I've been thinking a lot lately about what changes when an LLM stops being a thing you talk to and starts being a thing that goes off and does stuff. It's a small shift in framing, but it makes me wonder if we've actually grasped how big the difference is.
For most of the last couple of years, my mental model of working with an LLM was a conversation. I ask, it answers. I correct, it tries again. The whole loop sat inside a chat window, and I was the conductor of every step. Agents break that model. You give an agent a goal, and it picks the steps. It decides what to look up, what tool to call, when it's done. I'm not in the loop anymore. I'm at the start of it and, hopefully, at the end.
That shift fascinates me. It also unsettles me a little. So I wanted to write down what I've been turning over.
What is an agent, really?
The simplest definition I keep coming back to is this: an agent is an LLM that has been given the ability to take actions in the world and the autonomy to decide which actions to take. That's it. The model is still the brain. What changes is that it now has hands.
Those hands are usually tools: a search function, a code interpreter, a database query, an email client, a browser. The agent reads its goal, looks at what tools are available, picks one, observes the result, and then loops. It keeps looping until it thinks it's finished, or until it hits some limit you've set.

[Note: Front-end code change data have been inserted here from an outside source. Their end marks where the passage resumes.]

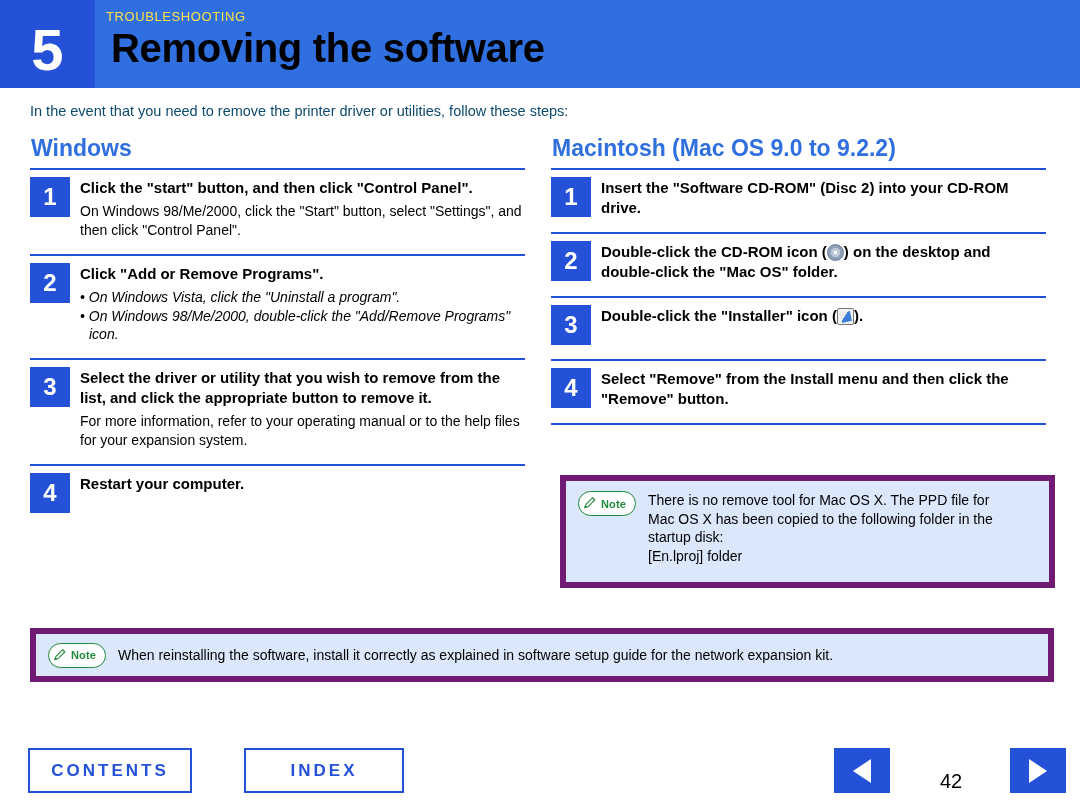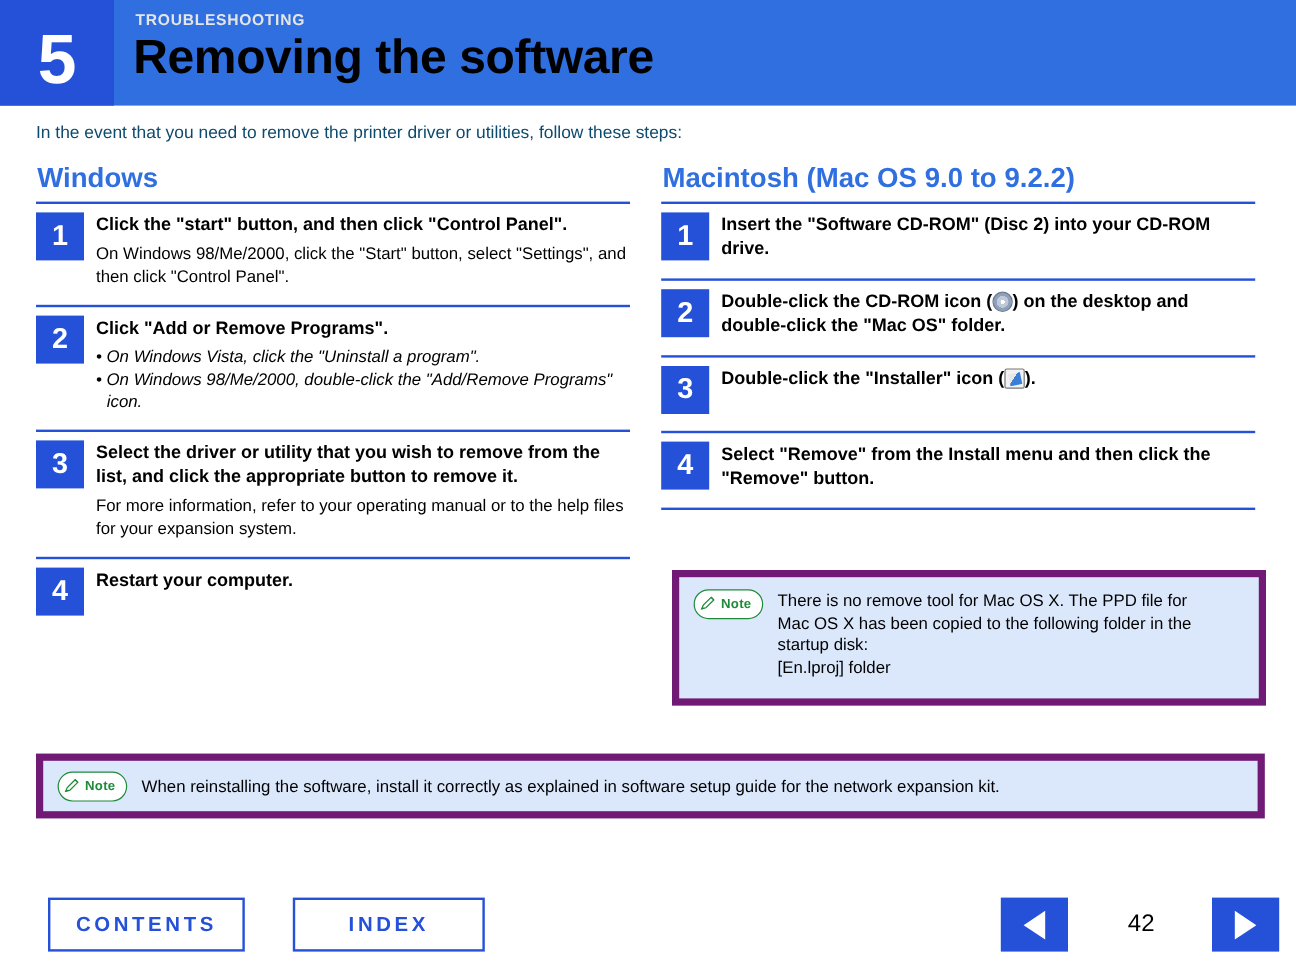--- a/index.html
+++ b/index.html
@@ -42,24 +42,24 @@
     top: 6px;
   }
   .header-right {
     flex: 1;
     position: relative;
     padding-left: 18px;
   }
   .section-label {
     position: absolute;
     top: 9px;
-    left: 18px;
-    color: #e5e5e5;
+    left: 11px;
+    color: #fde047;
     font-size: 13px;
-    font-weight: bold;
+    font-weight: normal;
     letter-spacing: 0.6px;
   }
   .page-title {
     position: absolute;
     top: 26px;
     left: 16px;
     color: #000000;
     font-size: 40px;
     font-weight: bold;
     letter-spacing: -0.3px;
@@ -246,21 +246,21 @@
     color: #2550d8;
     font-size: 17px;
     font-weight: bold;
     letter-spacing: 3px;
     display: flex;
     align-items: center;
     justify-content: center;
     box-sizing: border-box;
   }
   #contents-button {
-    left: 40px;
+    left: 28px;
     top: 3px;
     width: 164px;
     height: 45px;
   }
   #index-button {
     left: 244px;
     top: 3px;
     width: 160px;
     height: 45px;
   }
@@ -284,21 +284,21 @@
   }
   .tri-right {
     width: 0; height: 0;
     border-top: 12px solid transparent;
     border-bottom: 12px solid transparent;
     border-left: 18px solid #ffffff;
   }
   #page-number {
     position: absolute;
     left: 921px;
-    top: 3px;
+    top: 14px;
     width: 60px;
     height: 45px;
     display: flex;
     align-items: center;
     justify-content: center;
     font-size: 20px;
     color: #000;
   }
 </style>
 </head>

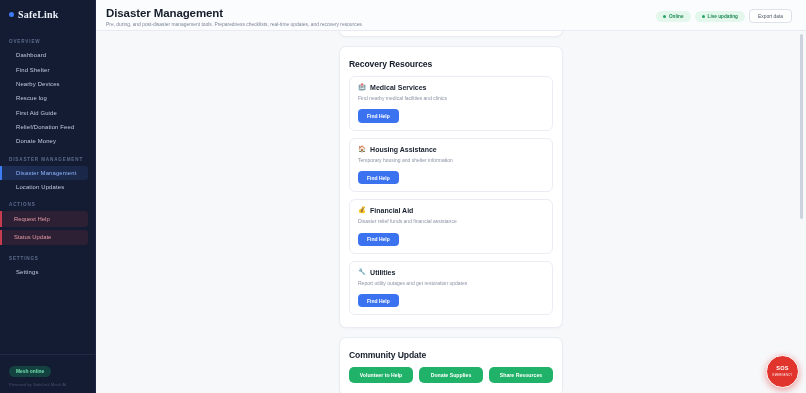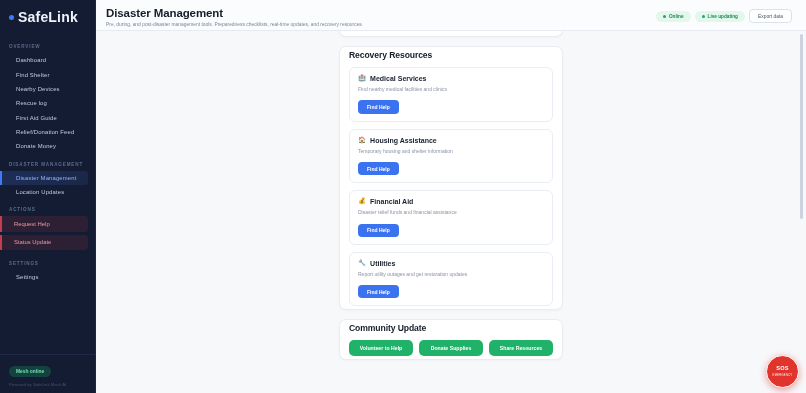--- a/index.html
+++ b/index.html
@@ -25,22 +25,23 @@
   }
   .brand{
     display:flex; align-items:center; gap:4px;
     padding:9px 8px 8px 9px;
   }
   .brand-dot{
     width:5px;height:5px;border-radius:50%;
     background:#3d7bf7; flex:0 0 5px;
   }
   .brand-name{
-    color:#eef2fb; font-size:14px; font-weight:bold;
+    color:#eef2fb; font-size:10px; font-weight:bold;
     letter-spacing:.2px;
+    font-family:Liberation Serif, serif;
   }
   .side-scroll{
     flex:1; overflow:hidden; padding-top:3px;
   }
   .sec-label{
     color:#5e6b8c; font-size:4.6px; font-weight:bold;
     letter-spacing:.85px; text-transform:uppercase;
     padding:8px 0 4px 9px;
   }
   .nav-item{
@@ -114,21 +115,21 @@
   .content{
     height:362px; overflow:hidden;
     padding:0 0 0 0; position:relative;
   }
   .col{
     width:224px; margin:0 auto; position:relative;
   }
 
   .card{
     background:#fff; border:1px solid #e9ecf2;
-    border-radius:7px; padding:3px 9px;
+    border-radius:7px; padding:12px 9px;
     margin-bottom:9px;
     box-shadow:0 1px 2px rgba(20,30,50,.03);
   }
   .card-clipped{
     margin-top:-16px; height:22px; padding:0;
     overflow:hidden; position:relative;
   }
   .sec-title{
     font-size:8.6px; font-weight:bold; color:#151d2b;
     margin-bottom:7px; letter-spacing:-.1px;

What makes this feel like a phase change rather than a feature is the autonomy part. A workflow knows the steps. An agent picks them. That difference is the whole story.
From one agent to many
Once you have one agent, the next thing you start to wonder is what happens when you have several. That's where multi-agent systems come in, and where things get genuinely interesting.
The pattern that keeps showing up is specialisation. One agent plans. One agent researches. One agent writes. One agent critiques the writer. Each one is narrower than a single do-everything model, but the group together is often better than the sum of its parts. It reminds me of how a small, well-functioning team works. The product manager isn't a better engineer than the engineers, and the engineers aren't better designers than the designer, but the four of them in a room can build something none of them could build alone.
What I find genuinely surprising is how much of "good multi-agent design" turns out to look like good org design. Who reports to whom. Who has the authority to make a final call. How do you stop two agents from arguing in circles. How do you write a goal clearly enough that nobody downstream has to guess at what you meant. Engineers who've never run a team are suddenly being asked to design one, in software, for the first time.
Swarms, and the part that makes me think
And then there are swarms. Swarm intelligence is the older idea here, borrowed from how ant colonies and bird flocks behave. No ant is in charge. No bird has the flight plan. The intelligence lives in the interaction between many simple agents following a few simple rules. Apply that idea to LLMs and you get something that doesn't have a manager-and-workers shape at all. It has a flock shape.
That's the part that really makes me wonder. Most software I've ever built has been hierarchical. There's a main function. It calls other functions. Control flows down and results bubble up. Swarms aren't like that. They're more like a weather system. You set the conditions and watch what emerges. The behaviour is real, but it isn't sitting in any one place in the code.
An agent is an LLM that has been given hands. A swarm is what happens when you stop telling the hands which order to move in.
What I think we're actually learning
The honest answer is that I don't know yet whether the agentic future is a year away or five. The demos are impressive and the production systems are still fragile. Agents get stuck in loops. They confidently use the wrong tool. They forget what they were doing halfway through. Anyone who tells you they've fully solved this is selling you something.
But the direction feels right to me, and that's why I keep writing about it. We've spent two years getting good at conversations with models. The next thing we're going to have to get good at is delegation. Knowing what to hand off, how to describe a goal so it survives translation, when to step back in, and when to trust that the thing will figure it out. Those are old skills, dressed up in new clothes.
It makes me wonder if the most useful person on an AI team five years from now isn't the best prompter. It's the best manager.